### Provided text
Minimum distance from a plane to an ellipsoid

First, let's analyze what is being asked in the problem. Notice that $x_1^* + y_1^* + z_1^* = 45$ regardless of the values, and that $d^*$ can be obtained from the values of $x_2^*,y_2^*,z_2^*$ by using the formula that computes the distance between a point and a plane. Thus, I will focus only on finding the values of $x_2^*,y_2^*.z_2^*$ . The rest is a trivial computation.

Let's say that the points in the ellipse are $(x,y,z)$ and the points in the plane are $(a,b,c)$ . We want to minimize the squared distance function $F(x,y,z,a,b,c) = (x-a)^2 + (y-b)^2 + (z-c)^2$ . We know from Lagrange Multipliers that extreme values occur at points such that $\nabla F = \mu\nabla (a+b+c-45) + \lambda \nabla \left( \frac{x^2}{10^2} + \frac{y^2}{15^2} + \frac{z^2}{20^2} - 1 \right)$ .

Let's now carefully analyze this. We notice that $F_x = F_a = 2(x-a)$ . And the equation says that $2(x-a) = \lambda \frac{2x}{10^2}$ and $2(x-a) = \mu$ . But we can combine both of these expressions to get $\frac{\mu}{\lambda} = \frac{2x}{10^2}$ . Division by $\lambda$ is valid because if $\lambda = 0$ we would have $2(x-a) = 0 \implies x=a$ . But then we would have also $y = b, z = c$ which would imply an intersection between the surfaces exist. No such intersection exists (but notice that if it did, then this would give the solution with distance 0). So we can conclude that $\frac{\mu}{\lambda} = \frac{2x}{10^2}$ . But what we did with $x,a$ we can also do with $y,b$ and $z,c$ . So what we actually have is that $\frac{\mu}{\lambda} = \frac{2x}{10^2} = \frac{2y}{15^2} = \frac{2z}{20^2}$ .

### Information shown

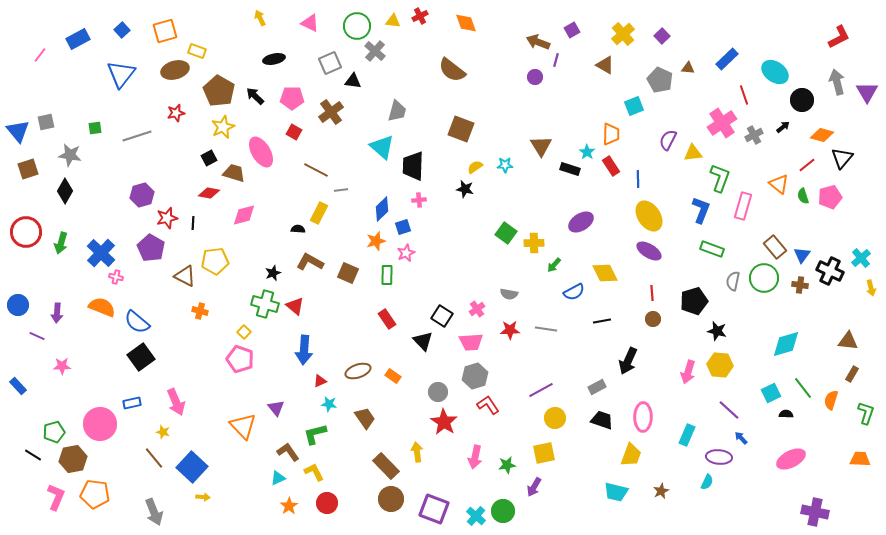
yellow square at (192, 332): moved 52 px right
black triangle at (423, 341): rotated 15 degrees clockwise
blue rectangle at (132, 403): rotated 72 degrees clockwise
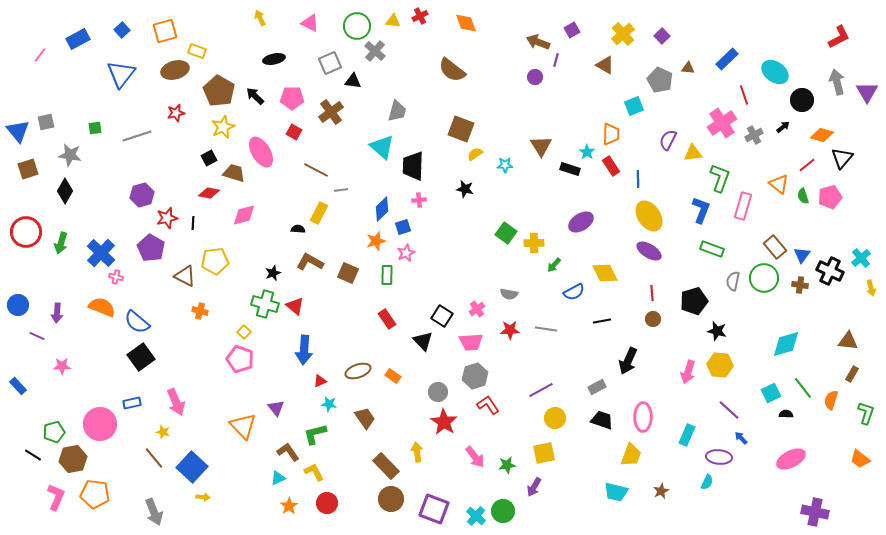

### Written task
Can you carry on the plane-to-ellipsoid distance text, picking up right after its last sentence?

### Answer to the exercise
Using the previous result, with some algebra we can write $\frac{x^2}{10^2} + \frac{y^2}{15^2} + \frac{z^2}{20^2} = x^2 \left ( \frac{1}{10^2} + \frac{15^2}{10^4} + \frac{20^2}{10^4} \right)$ . But this implies that $x^2 \left ( \frac{1}{10^2} + \frac{15^2}{10^4} + \frac{20^2}{10^4} \right) = 1 \implies x^2 = \frac{400}{29} \implies x = \pm \frac{20}{\sqrt{29}}$ . Then $(x_2^*,y_2^*,z_2^*) = \frac{\pm}{\sqrt{29}} \left( 20,45,80 \right)$ .

To find which sign we have to use, just compute the distance for both. If we pick the positive sign, we get $d \approx 10$ while the negative sign gives $d \approx 40$ . Thus the values we want are $\frac{1}{\sqrt{29}} \left( 20,45,80 \right)$ .